* _Task brief_:
Copy each line of the records that contains the word "well".

** Opening Supplied records block **

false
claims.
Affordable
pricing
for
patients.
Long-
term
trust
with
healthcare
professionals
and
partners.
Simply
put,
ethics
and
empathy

** Closing Supplied records block **
** Opening Supplied records block **

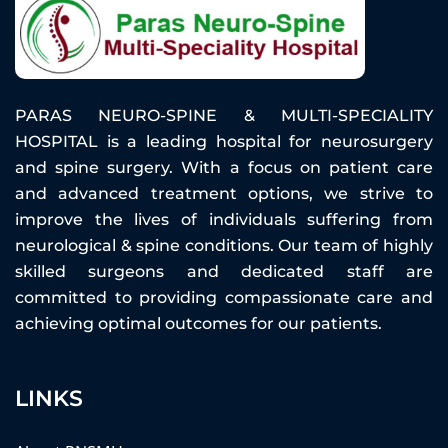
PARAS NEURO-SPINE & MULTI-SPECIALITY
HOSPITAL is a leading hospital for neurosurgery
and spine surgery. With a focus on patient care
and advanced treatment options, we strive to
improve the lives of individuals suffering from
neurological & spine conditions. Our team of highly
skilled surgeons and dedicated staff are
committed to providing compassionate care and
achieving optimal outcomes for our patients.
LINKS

** Closing Supplied records block **
** Opening Supplied records block **

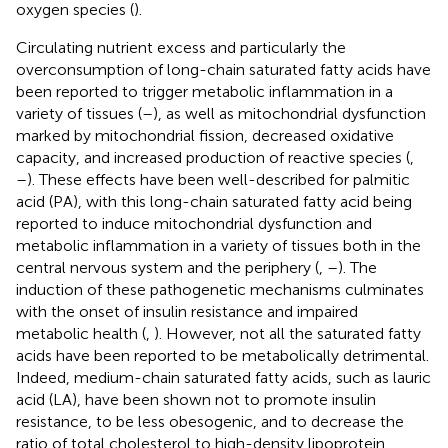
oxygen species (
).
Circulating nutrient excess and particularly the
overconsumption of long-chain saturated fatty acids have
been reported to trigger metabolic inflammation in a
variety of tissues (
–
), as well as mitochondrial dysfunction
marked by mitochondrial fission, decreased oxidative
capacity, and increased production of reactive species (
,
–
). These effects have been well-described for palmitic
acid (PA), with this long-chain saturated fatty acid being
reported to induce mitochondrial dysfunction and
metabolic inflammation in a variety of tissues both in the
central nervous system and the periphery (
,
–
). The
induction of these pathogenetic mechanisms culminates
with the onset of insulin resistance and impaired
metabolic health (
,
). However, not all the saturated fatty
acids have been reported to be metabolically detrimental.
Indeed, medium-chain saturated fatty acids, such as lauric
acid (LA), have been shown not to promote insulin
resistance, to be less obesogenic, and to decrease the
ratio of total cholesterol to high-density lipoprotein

** Closing Supplied records block **

* _Solution_:
), as well as mitochondrial dysfunction
). These effects have been well-described for palmitic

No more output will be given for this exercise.